Келейность имела мало общего с тем, что они называли «работой». Она была русской. Любой, кто жил в России, или читал воспоминания посещавших Россию, поймет это. Даже в девятнадцатом веке путешественники из Франции и Англии, если они хотели неофициально поговорить, должны был идти в центр большой площади в Петербурге или Москве и прогуливаться по ней, чтобы их не подслушали и не доложили в полицию. Можно ее понять, особенно в отношении Успенских. Они были русскими; одну из сестер Успенского, замечательную молодую девушку, царское правительство сослало в Сибирь за «революционную активность», где она и умерла. Другой причиной были реальные трудности, которые Гюрджиев создавал для Успенского в 1922 году, создавал специально, как говорил Ф. С. Пиндер, для возможностей внутреннего развития Успенского. Гюрджиев хотел, чтобы Успенский применил учение практически, но Успенский или не смог или не захотел подчиниться необходимой дисциплине. Он признавался Пиндеру, что физически и эмоционально ленив. Поэтому он продолжил со своей философской школой; и стал кем-то вроде Платона для Сократа – Гюрджиева, обучая теории, философии.

 

Вскоре после переезда в Лэйн Плейс Успенский показал мне окрестности, указывая на проделанную учениками работу. Позже, в его кабинете, он попросил меня приехать и работать с ним. Я сказал, что подумаю. Я серьезно думал об этом, это было великое искушение. Было бы очень приятно работать с этими людьми, которые мне нравились; тем не менее, я видел, что могу оказаться в ложном положении. Мои взаимоотношения с ними останутся только контактами личности, поскольку я не мог говорить с ними об идеях из своей сущности, сущностью для меня являлись Гюрджиев и его писания. Поэтому, несмотря на то, что он несколько раз поднимал этот вопрос, мы ни к чему не пришли.

 

Насколько я мог наблюдать, я не видел настоящих заданий для физической работы, как в Приорэ, или упражнений, за исключением одного или двух очень простых. Не было «толчков», которые давал Гюрджиев; да иначе и не могло быть. Существовала очень хорошая философская школа, возможно, уникальная для нашего времени, в ней насчитывалось почти тысяча учеников; и ни малейшие волнения ее никогда не тревожили. Иногда мне хотелось, чтобы Гюрджиев мог приехать и бросить сущностную бомбу, пробудить к жизни этих хороших людей; и все же, насколько беднее было бы их существование без этой жизни в Лэйн Плэйсе.

▶ [Исходные данные]:
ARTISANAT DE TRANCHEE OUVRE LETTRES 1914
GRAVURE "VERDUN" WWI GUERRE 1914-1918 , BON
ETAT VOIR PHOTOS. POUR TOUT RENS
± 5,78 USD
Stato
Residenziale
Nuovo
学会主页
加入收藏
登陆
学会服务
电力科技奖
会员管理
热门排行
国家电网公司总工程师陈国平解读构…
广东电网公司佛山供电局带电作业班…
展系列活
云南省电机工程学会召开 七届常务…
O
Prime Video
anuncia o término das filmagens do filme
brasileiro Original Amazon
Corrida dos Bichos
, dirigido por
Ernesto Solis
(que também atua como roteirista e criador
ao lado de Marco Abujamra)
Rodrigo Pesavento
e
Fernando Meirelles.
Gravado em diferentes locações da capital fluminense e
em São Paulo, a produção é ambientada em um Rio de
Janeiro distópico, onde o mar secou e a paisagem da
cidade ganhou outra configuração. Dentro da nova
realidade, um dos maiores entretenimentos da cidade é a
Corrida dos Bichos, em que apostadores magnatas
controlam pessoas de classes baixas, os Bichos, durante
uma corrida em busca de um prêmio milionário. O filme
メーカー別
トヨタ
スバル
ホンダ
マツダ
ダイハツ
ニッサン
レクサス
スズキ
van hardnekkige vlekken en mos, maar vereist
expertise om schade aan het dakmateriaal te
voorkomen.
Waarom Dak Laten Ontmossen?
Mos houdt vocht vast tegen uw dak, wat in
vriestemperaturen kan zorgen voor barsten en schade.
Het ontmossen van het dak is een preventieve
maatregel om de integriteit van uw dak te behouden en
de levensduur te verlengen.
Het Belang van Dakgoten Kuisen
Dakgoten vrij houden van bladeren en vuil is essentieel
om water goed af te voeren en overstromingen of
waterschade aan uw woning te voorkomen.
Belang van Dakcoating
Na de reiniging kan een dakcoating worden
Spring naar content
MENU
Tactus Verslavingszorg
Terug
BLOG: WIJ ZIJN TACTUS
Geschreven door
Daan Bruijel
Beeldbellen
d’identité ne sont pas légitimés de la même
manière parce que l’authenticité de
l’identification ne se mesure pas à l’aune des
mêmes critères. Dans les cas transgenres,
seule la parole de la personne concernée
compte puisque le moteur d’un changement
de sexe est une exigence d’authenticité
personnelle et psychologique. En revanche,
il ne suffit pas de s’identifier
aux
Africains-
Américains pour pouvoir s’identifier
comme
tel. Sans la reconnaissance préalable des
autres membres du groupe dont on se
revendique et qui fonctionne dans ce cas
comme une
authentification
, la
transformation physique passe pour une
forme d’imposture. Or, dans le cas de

▶ [Задания для выполнения]:
1) Выведите дословно фрагмент текста об Успенском между «Насколько я мог» и «в Лэйн Плэйсе.» включительно.
2) Ответьте по тексту об Успенском:
(a) Куда царское правительство сослало одну из сестер Успенского?
(b) О чем Успенский попросил автора в своем кабинете?
(c) Сколько учеников насчитывалось в философской школе?
3) Напишите продолжение текста об Успенском, начиная сразу после его последнего предложения.
Строки представляют собой отдельный материал, не относящийся к тексту об Успенском.

▶ [Ответы к заданиям]:
1)
Насколько я мог наблюдать, я не видел настоящих заданий для физической работы, как в Приорэ, или упражнений, за исключением одного или двух очень простых. Не было «толчков», которые давал Гюрджиев; да иначе и не могло быть. Существовала очень хорошая философская школа, возможно, уникальная для нашего времени, в ней насчитывалось почти тысяча учеников; и ни малейшие волнения ее никогда не тревожили. Иногда мне хотелось, чтобы Гюрджиев мог приехать и бросить сущностную бомбу, пробудить к жизни этих хороших людей; и все же, насколько беднее было бы их существование без этой жизни в Лэйн Плэйсе.

2)
(a) В Сибирь.
(b) Приехать и работать с ним.
(c) Почти тысяча.

3)
 

Тем временем разговоры с Успенским продолжались – практически до начала войны. Успенский приглашал меня в свой кабинет и открывал бутылку вина, затем, после трех бокалов, как рекомендовал Гюрджиев, я был готов раскрыться и разговаривать свободно. Понемногу симпатия к нему превратилась в настоящую привязанность, теперь я видел в нем совершенно другую сторону; не в чем-то отталкивающего философа, а теплого и сочувствующего человека.

 

Я не делал записей, поскольку наши беседы были, в сущности, обменом субъективными мнениями. Он рассказывал о жизни в России и результатах некоторых проделанных им странных экспериментов. Мы сравнили записи о наших путешествиях и, конечно же, очень много говорили о Гюрджиеве.

 

Успенский говорил: «Я много раз пытался понять Гюрджиева, но это невозможно, и когда он приехал в Лондон и попытался разрушить мою группу, я разорвал свои связи с ним».

 

Невозможно прийти к «пониманию» Гюрджиева. Либо вы принимаете его учителем, либо нет. И когда вы впитываете столько, сколько сможете сохранить, вы уходите в сторону и приводите это в порядок.

 

«Что касается ликвидации вашей группы, - сказал я, - он сделал практически то же самое с Орейджем в последние годы его жизни в Нью-Йорке». Я рассказал про те события. «Методы Гюрджиева сильнодействующие, - сказал я, - но поскольку мы настолько погружены в апатию, настолько механичны, он дает нам очень интенсивные толчки».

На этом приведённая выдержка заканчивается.